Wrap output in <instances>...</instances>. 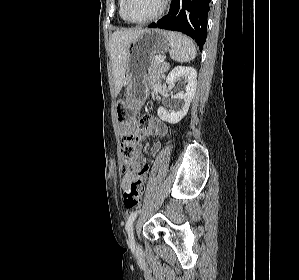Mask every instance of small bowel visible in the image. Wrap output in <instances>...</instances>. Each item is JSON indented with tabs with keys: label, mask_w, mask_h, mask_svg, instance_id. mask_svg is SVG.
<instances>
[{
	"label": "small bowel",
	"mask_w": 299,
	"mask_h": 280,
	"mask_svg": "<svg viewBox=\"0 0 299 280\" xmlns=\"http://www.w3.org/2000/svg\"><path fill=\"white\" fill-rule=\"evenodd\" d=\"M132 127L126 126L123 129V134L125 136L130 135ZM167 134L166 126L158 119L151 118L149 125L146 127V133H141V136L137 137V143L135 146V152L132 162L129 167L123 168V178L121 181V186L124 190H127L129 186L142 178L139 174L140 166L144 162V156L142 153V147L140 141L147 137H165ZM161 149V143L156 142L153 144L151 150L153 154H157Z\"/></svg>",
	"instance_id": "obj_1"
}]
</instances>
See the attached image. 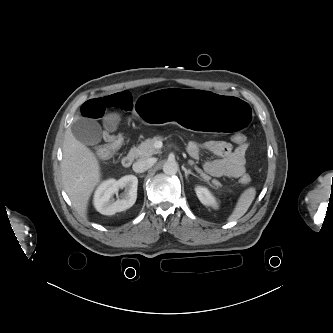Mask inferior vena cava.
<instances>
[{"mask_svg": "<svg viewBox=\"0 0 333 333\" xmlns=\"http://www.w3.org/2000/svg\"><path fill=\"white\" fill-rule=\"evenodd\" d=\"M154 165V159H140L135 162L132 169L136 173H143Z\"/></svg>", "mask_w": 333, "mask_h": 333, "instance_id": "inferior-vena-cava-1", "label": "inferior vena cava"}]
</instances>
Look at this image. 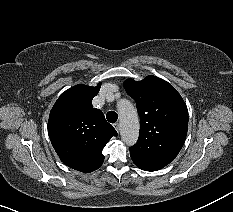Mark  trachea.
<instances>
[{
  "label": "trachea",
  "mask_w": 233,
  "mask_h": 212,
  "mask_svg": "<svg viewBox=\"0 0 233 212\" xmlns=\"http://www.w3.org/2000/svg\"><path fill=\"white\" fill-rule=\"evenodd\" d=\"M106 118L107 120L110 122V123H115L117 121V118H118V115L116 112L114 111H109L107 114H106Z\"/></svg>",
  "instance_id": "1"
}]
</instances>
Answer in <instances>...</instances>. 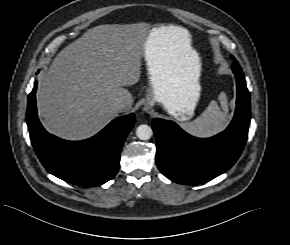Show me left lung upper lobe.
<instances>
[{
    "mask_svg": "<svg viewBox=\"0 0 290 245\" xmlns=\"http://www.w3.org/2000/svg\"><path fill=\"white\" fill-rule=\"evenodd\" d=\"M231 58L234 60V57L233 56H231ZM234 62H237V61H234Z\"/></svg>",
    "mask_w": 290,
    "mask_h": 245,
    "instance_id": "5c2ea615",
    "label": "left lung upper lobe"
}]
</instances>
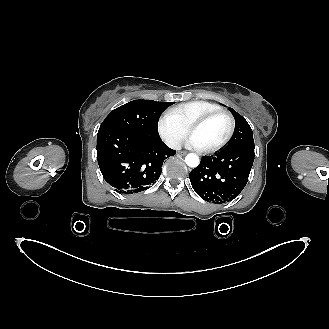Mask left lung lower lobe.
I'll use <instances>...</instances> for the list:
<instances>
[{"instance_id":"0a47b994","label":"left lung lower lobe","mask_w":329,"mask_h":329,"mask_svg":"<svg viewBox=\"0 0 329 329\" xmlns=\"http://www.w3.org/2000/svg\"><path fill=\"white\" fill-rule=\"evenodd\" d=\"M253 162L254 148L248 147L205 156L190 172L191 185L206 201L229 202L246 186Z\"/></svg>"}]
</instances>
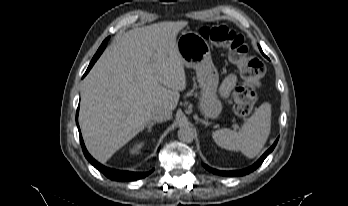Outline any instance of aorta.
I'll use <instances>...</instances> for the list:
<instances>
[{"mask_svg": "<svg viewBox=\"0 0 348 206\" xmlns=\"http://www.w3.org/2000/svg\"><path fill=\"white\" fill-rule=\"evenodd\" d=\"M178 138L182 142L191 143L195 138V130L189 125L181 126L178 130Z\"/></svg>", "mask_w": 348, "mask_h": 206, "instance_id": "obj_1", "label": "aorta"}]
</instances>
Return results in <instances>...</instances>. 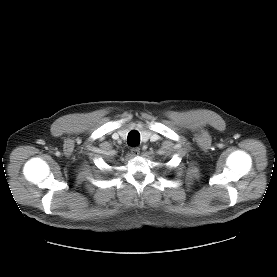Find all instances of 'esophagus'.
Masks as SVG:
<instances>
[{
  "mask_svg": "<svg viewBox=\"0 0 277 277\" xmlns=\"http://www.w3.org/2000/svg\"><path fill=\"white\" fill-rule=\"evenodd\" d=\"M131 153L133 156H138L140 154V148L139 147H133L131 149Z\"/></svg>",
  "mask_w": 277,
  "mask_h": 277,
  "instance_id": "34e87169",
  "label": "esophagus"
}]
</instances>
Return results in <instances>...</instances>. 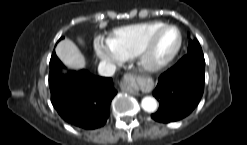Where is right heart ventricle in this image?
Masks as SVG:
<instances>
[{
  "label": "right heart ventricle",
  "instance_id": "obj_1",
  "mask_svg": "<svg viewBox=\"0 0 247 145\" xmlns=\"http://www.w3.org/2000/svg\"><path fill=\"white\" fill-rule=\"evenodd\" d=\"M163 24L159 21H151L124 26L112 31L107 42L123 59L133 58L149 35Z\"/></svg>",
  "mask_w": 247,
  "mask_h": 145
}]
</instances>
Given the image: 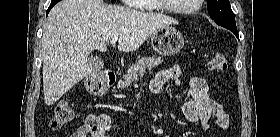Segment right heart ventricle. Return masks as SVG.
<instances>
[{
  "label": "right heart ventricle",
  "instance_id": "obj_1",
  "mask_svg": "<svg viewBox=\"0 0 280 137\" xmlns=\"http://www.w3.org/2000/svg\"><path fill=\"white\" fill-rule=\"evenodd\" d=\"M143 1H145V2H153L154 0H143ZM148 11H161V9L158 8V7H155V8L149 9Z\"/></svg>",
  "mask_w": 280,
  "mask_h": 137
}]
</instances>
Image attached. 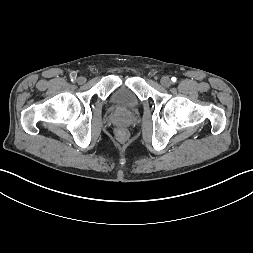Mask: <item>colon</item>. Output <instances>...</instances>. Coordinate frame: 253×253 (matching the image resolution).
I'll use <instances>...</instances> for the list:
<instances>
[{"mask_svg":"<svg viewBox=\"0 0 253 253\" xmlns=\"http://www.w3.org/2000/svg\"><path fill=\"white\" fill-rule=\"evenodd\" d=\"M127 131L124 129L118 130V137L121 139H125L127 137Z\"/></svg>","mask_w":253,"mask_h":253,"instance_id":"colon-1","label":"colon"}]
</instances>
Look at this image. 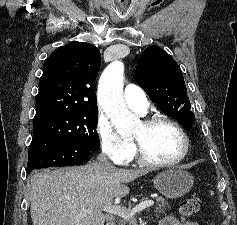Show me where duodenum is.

---

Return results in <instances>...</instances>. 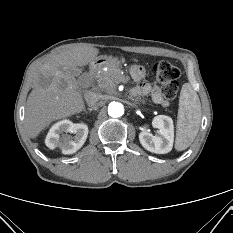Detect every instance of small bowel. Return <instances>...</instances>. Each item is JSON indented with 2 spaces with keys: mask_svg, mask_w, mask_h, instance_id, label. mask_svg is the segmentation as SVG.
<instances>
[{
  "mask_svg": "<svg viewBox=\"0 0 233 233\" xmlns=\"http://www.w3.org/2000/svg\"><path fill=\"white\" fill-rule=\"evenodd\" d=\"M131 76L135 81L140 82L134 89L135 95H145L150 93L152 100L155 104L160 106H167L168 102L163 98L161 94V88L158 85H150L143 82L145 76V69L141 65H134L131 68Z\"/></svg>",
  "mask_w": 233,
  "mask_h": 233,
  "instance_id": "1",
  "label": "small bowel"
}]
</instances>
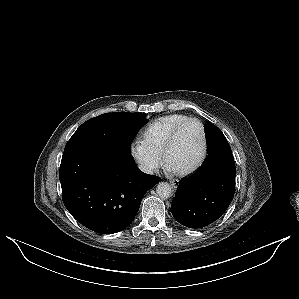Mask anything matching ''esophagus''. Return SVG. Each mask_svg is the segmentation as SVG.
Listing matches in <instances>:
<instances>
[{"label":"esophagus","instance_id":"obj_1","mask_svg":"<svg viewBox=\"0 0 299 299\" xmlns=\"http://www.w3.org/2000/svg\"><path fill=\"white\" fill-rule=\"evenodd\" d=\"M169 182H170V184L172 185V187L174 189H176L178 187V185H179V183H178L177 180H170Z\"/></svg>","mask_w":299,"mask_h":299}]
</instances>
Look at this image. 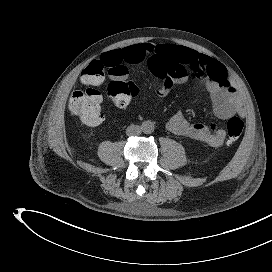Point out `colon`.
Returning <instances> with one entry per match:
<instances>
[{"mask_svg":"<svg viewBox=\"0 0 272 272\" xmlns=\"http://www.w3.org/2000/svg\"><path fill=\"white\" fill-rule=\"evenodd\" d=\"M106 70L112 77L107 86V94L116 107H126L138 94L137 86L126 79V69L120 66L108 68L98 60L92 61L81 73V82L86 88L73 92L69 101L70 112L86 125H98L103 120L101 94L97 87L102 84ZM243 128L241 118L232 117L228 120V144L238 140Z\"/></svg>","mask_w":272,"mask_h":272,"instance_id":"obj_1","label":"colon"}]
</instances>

...

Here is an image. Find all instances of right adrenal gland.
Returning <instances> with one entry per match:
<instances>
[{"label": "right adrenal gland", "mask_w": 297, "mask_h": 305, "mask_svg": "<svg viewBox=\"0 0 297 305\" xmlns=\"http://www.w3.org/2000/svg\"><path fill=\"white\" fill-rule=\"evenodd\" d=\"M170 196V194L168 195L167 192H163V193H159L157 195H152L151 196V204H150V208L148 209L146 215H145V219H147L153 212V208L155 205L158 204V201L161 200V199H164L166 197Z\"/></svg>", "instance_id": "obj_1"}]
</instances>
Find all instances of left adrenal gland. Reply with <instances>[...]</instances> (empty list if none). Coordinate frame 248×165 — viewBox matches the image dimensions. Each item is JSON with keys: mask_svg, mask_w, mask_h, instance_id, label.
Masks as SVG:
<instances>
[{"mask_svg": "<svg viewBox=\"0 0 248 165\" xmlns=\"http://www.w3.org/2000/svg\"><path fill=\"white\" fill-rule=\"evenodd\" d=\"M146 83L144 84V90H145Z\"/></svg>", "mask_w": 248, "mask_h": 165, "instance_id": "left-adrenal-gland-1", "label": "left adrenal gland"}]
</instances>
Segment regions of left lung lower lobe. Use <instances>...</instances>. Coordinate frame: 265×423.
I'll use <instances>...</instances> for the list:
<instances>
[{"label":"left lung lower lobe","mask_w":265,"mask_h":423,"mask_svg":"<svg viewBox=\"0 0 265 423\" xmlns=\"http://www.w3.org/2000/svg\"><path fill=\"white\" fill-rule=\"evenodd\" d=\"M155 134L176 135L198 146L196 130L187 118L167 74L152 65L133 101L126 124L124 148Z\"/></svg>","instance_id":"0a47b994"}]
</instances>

## INSTRUCTION
Give the material from the line with "Mask anything matching" up to and including the line with "182H170V184L172 185V187L174 189H176L178" as a Markdown table with columns n and Line, one row per line, skipping blank lines. Leave the pictures out of the table.

## TASK SOLUTION
| n | Line |
|---|---|
| 1 | Mask anything matching ''esophagus''. Return SVG. Each mask_svg is the segmentation as SVG. |
| 2 | Listing matches in <instances>: |
| 3 | <instances> |
| 4 | [{"label":"esophagus","instance_id":"obj_1","mask_svg":"<svg viewBox=\"0 0 299 299\" xmlns=\"http://www.w3.org/2000/svg\"><path fill=\"white\" fill-rule=\"evenodd\" d=\"M169 182H170V184L172 185V187L174 189H176L178 187V185H179V183H178L177 180H170Z\"/></svg>","mask_w":299,"mask_h":299}] |